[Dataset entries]
[START]

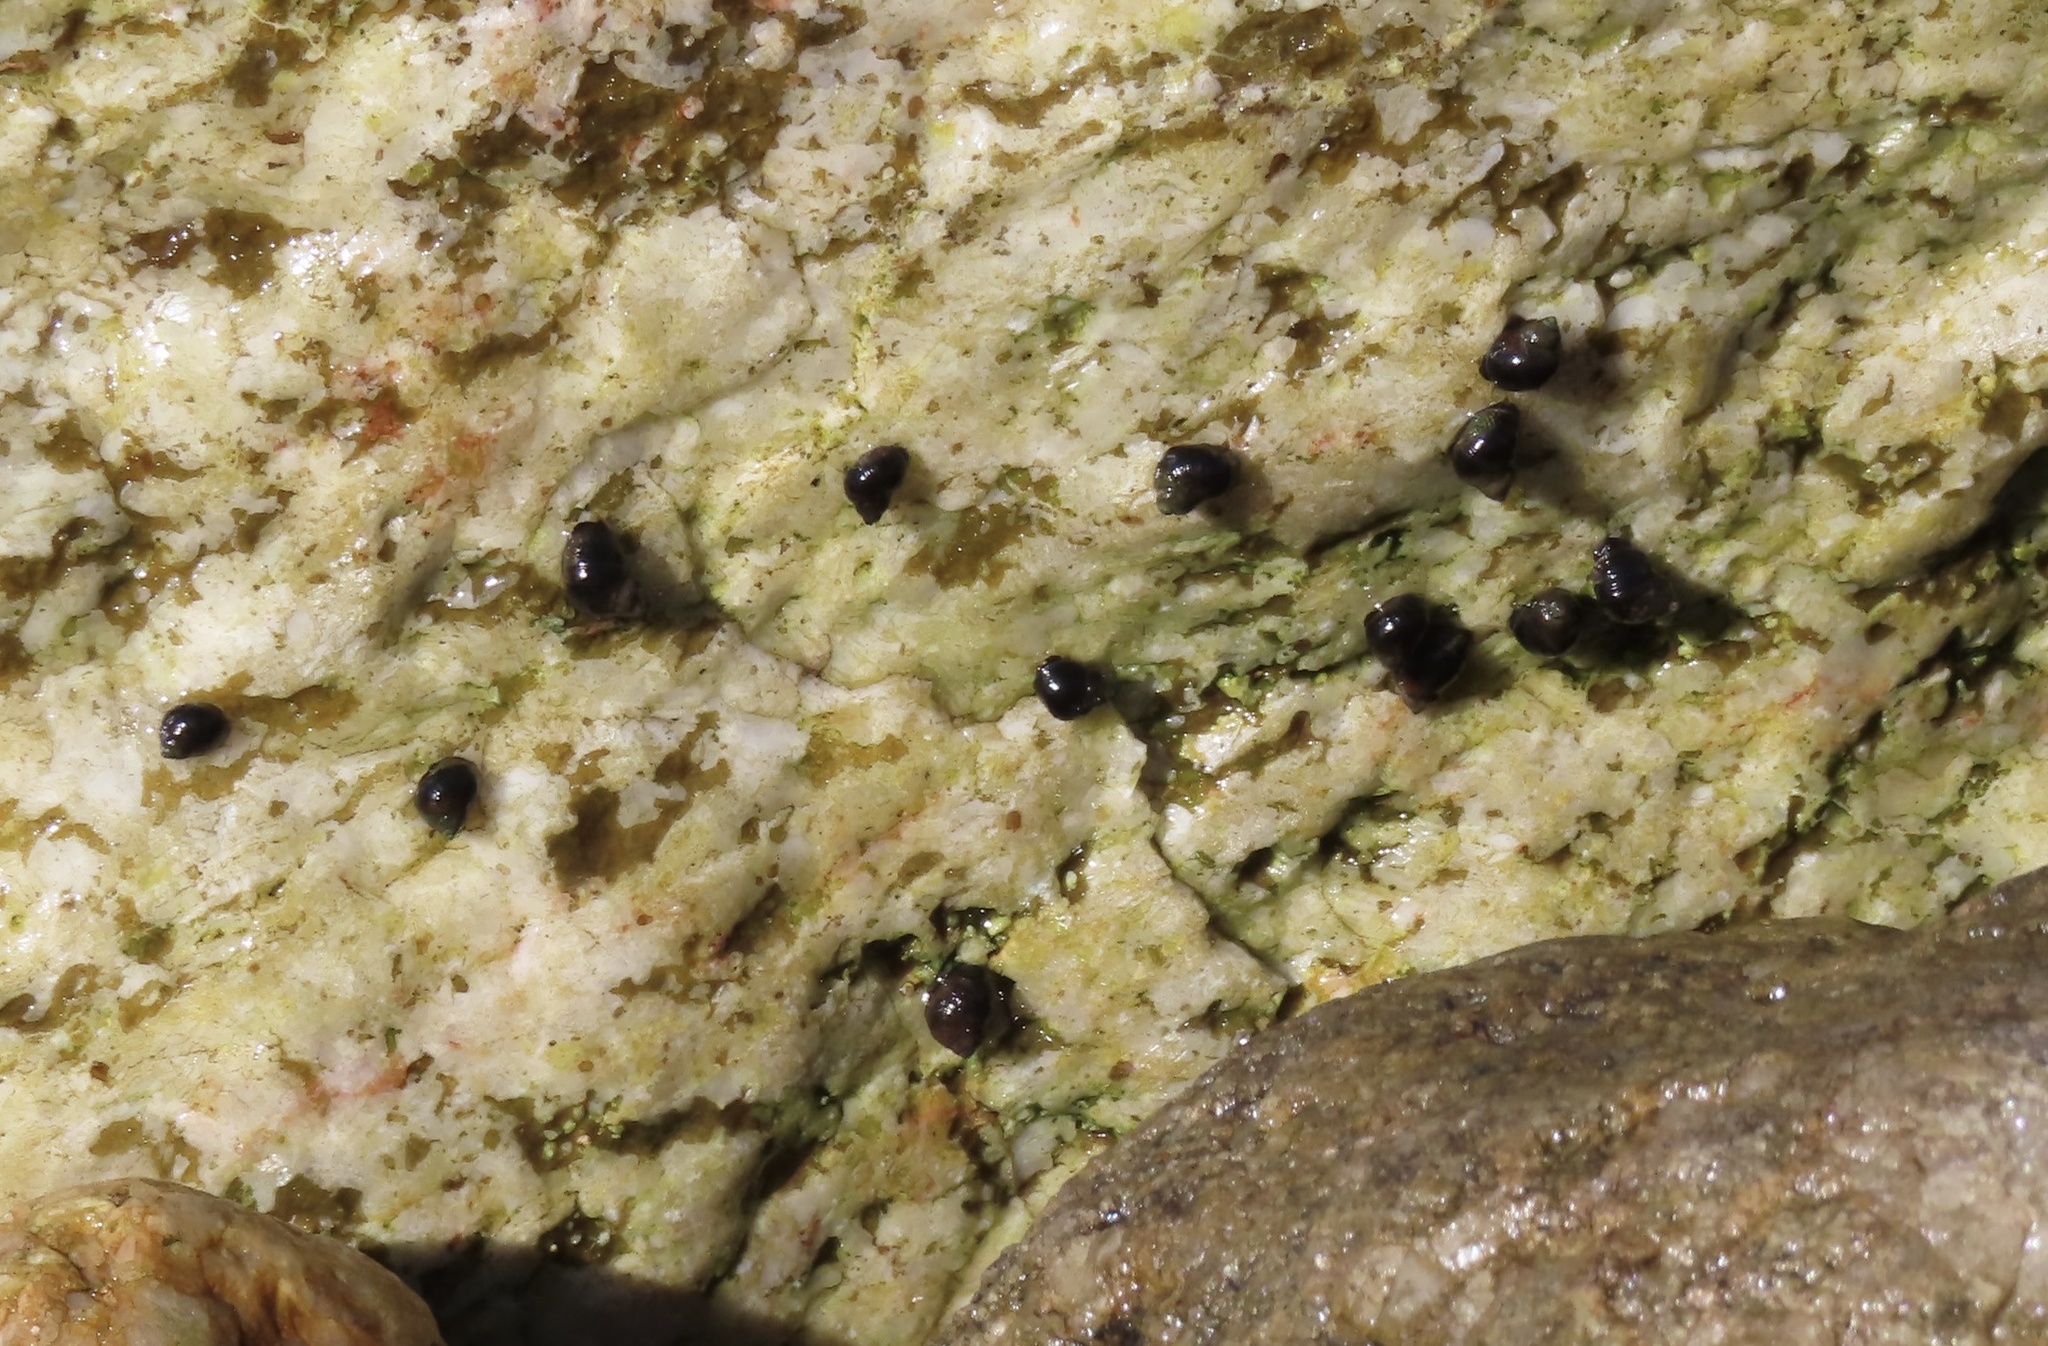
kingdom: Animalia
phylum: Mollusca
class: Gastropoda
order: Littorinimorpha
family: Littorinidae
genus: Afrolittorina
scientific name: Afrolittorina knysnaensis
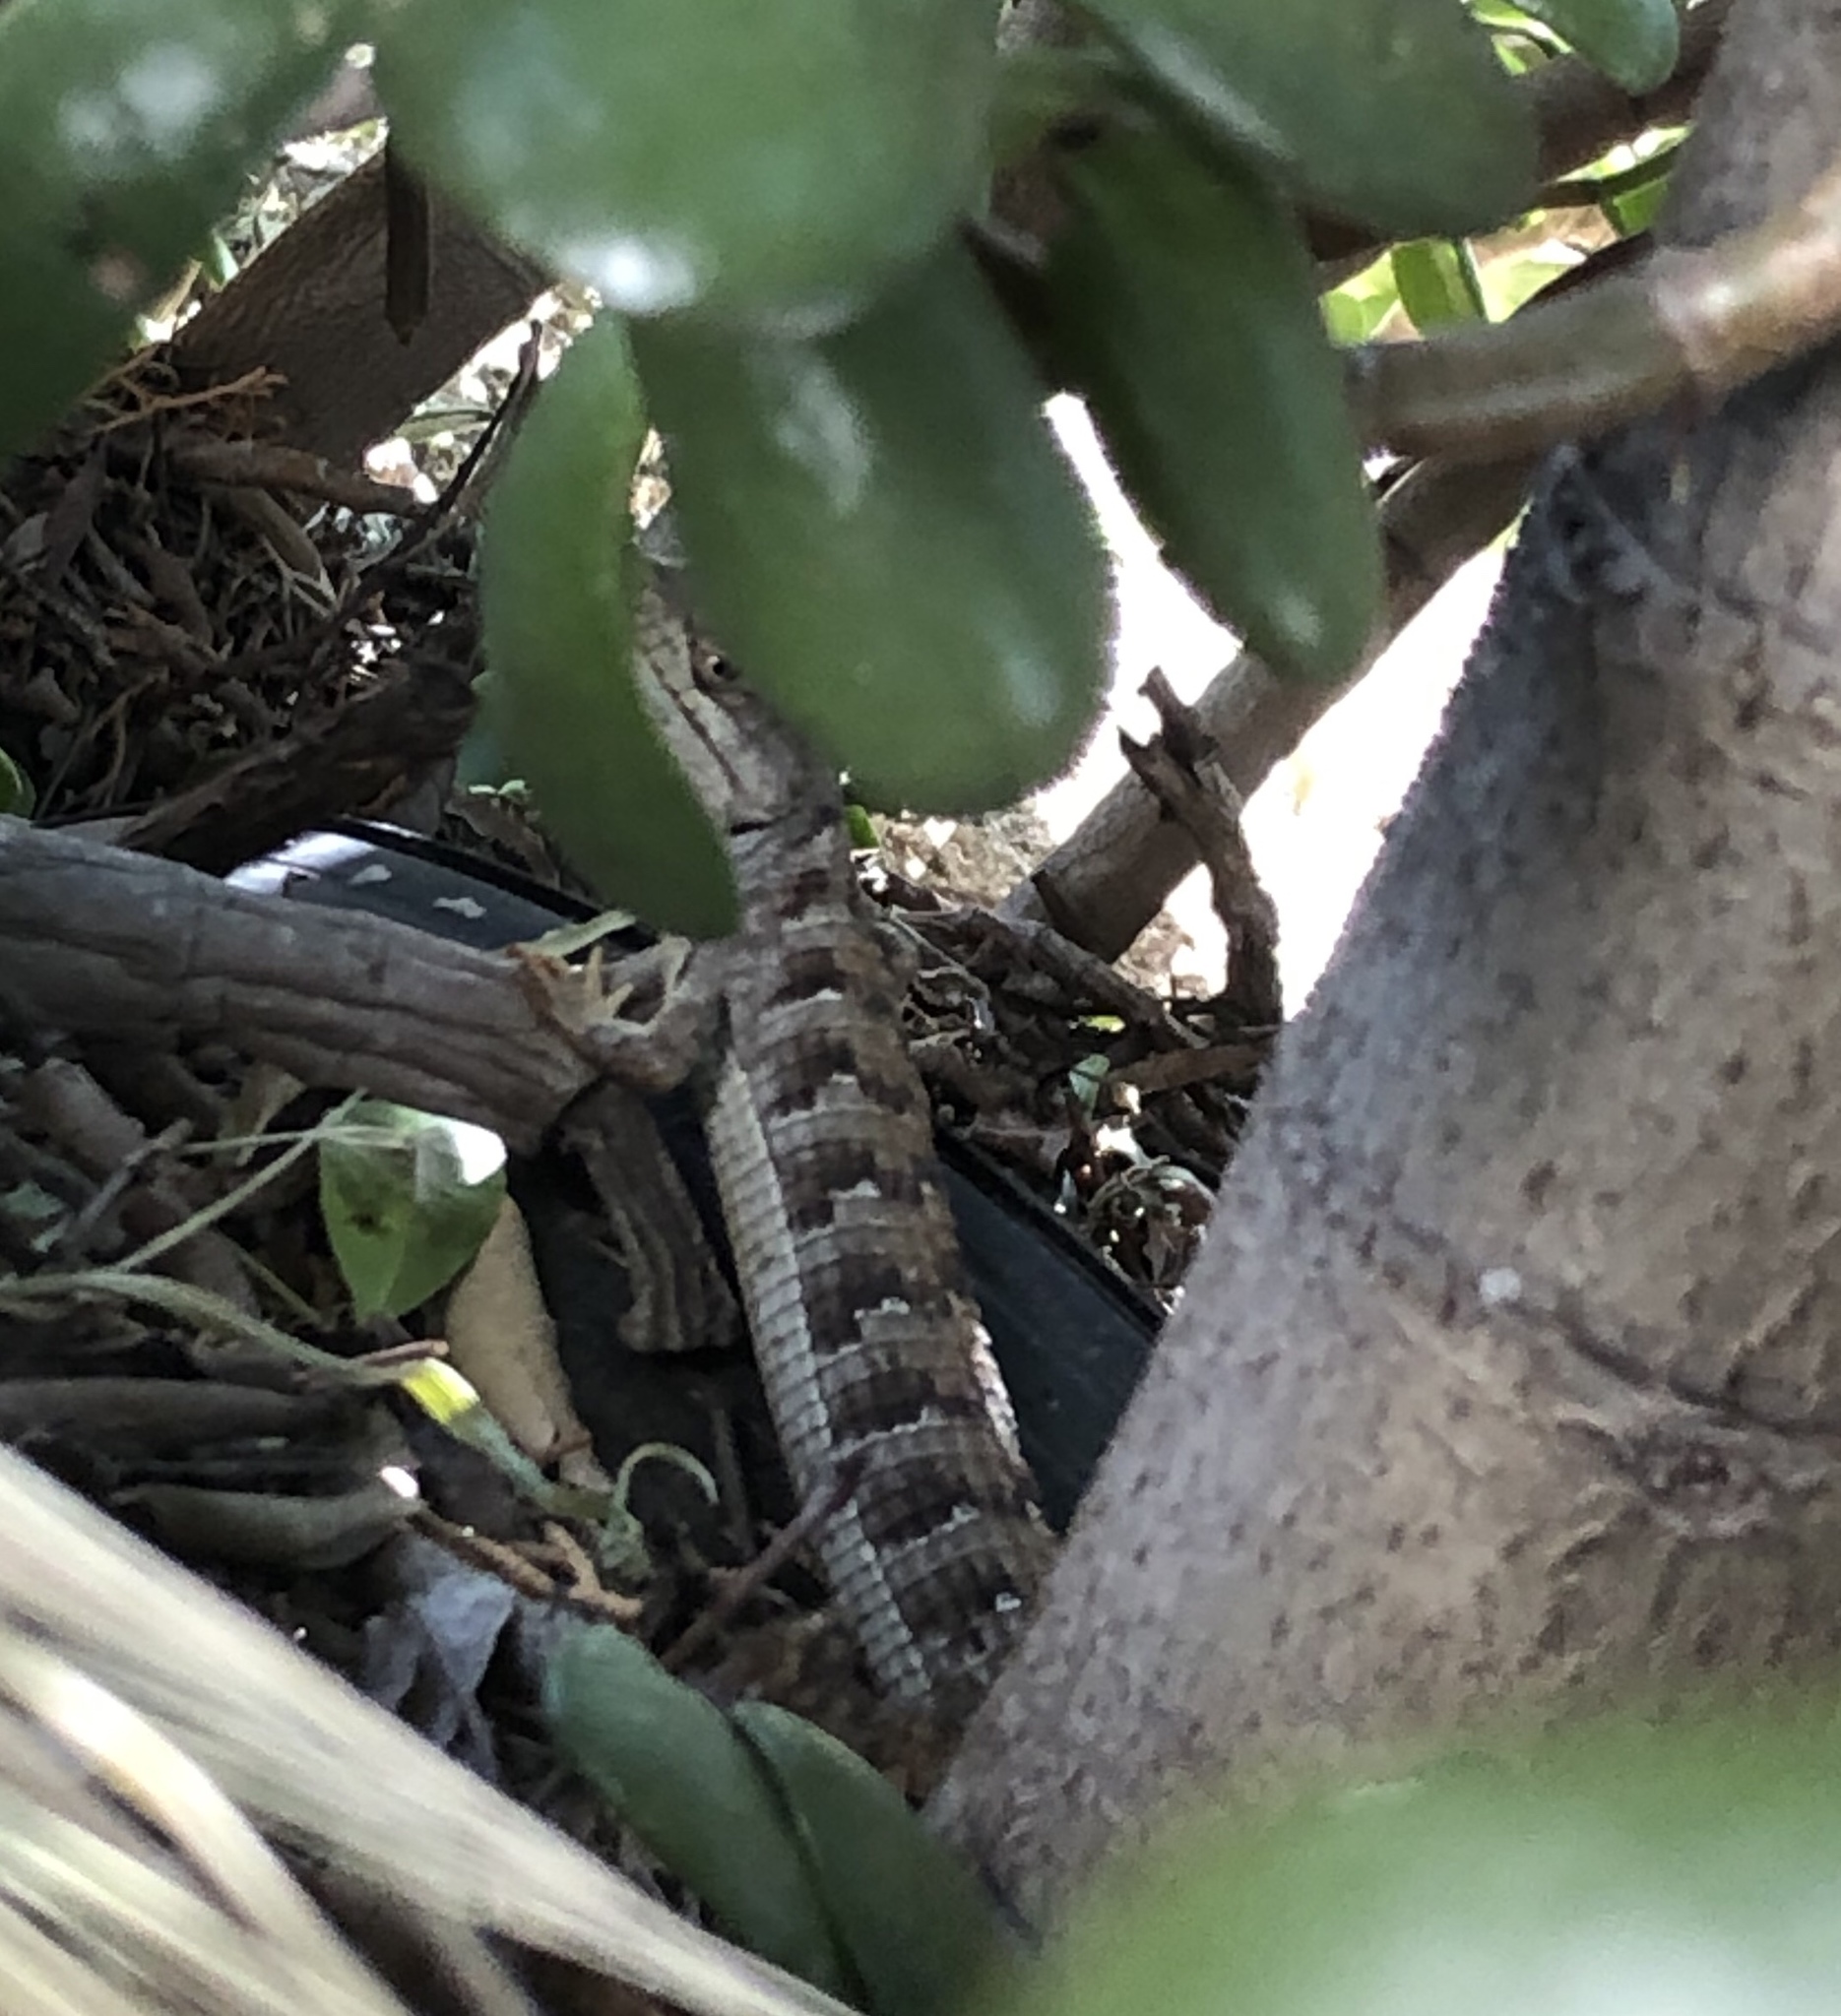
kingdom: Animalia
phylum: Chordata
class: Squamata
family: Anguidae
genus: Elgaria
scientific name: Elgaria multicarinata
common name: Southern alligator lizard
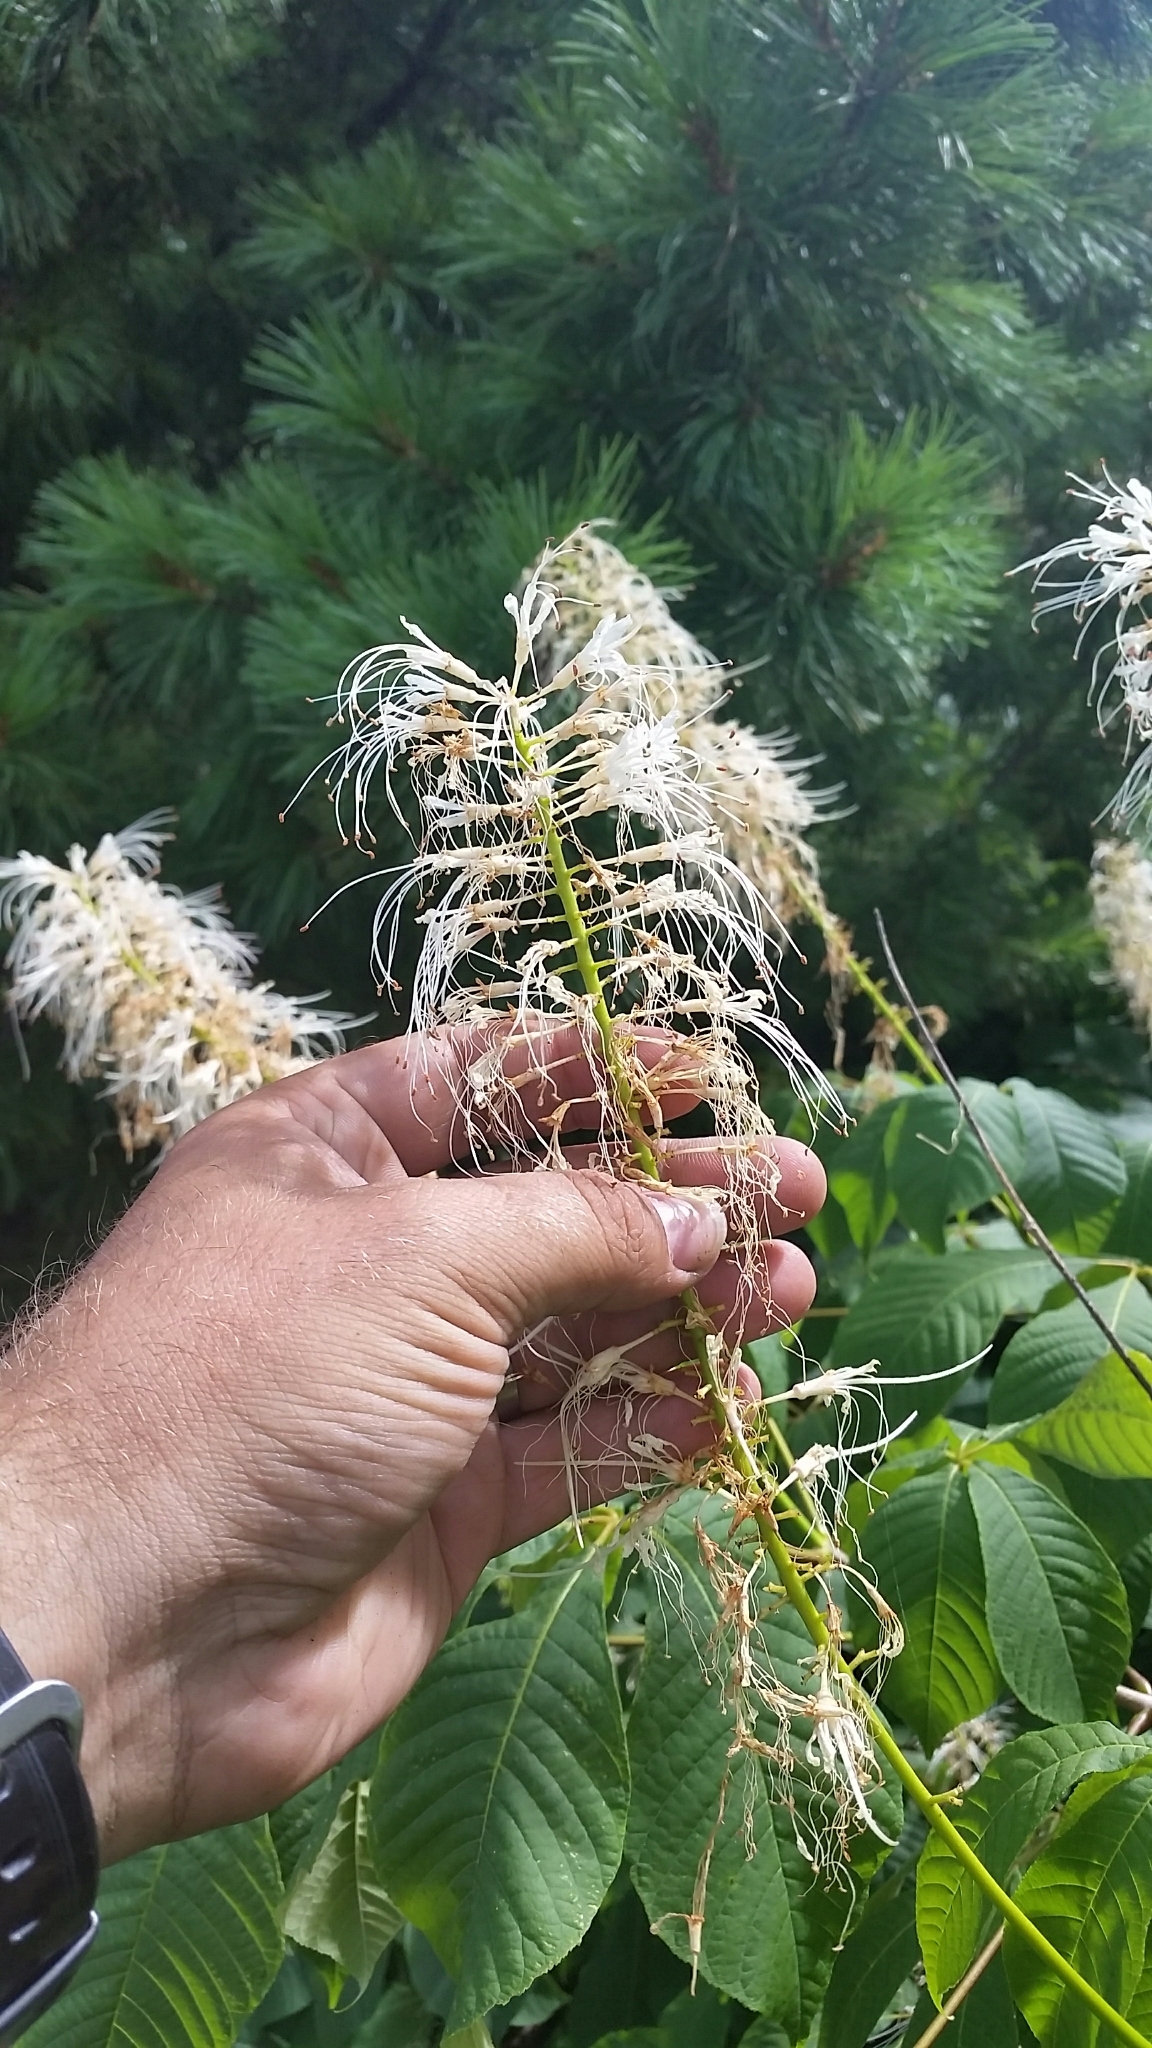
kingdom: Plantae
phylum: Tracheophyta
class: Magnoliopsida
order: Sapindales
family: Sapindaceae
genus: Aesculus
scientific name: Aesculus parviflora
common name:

[END]

### AIM
Can you revise the items above so that each "scientific name" becomes "species name" while everything else stays the same, leaving the pictures out of your answer?

### RESULT FOR THIS TASK
kingdom: Animalia
phylum: Mollusca
class: Gastropoda
order: Littorinimorpha
family: Littorinidae
genus: Afrolittorina
species name: Afrolittorina knysnaensis
kingdom: Animalia
phylum: Chordata
class: Squamata
family: Anguidae
genus: Elgaria
species name: Elgaria multicarinata
common name: Southern alligator lizard
kingdom: Plantae
phylum: Tracheophyta
class: Magnoliopsida
order: Sapindales
family: Sapindaceae
genus: Aesculus
species name: Aesculus parviflora
common name:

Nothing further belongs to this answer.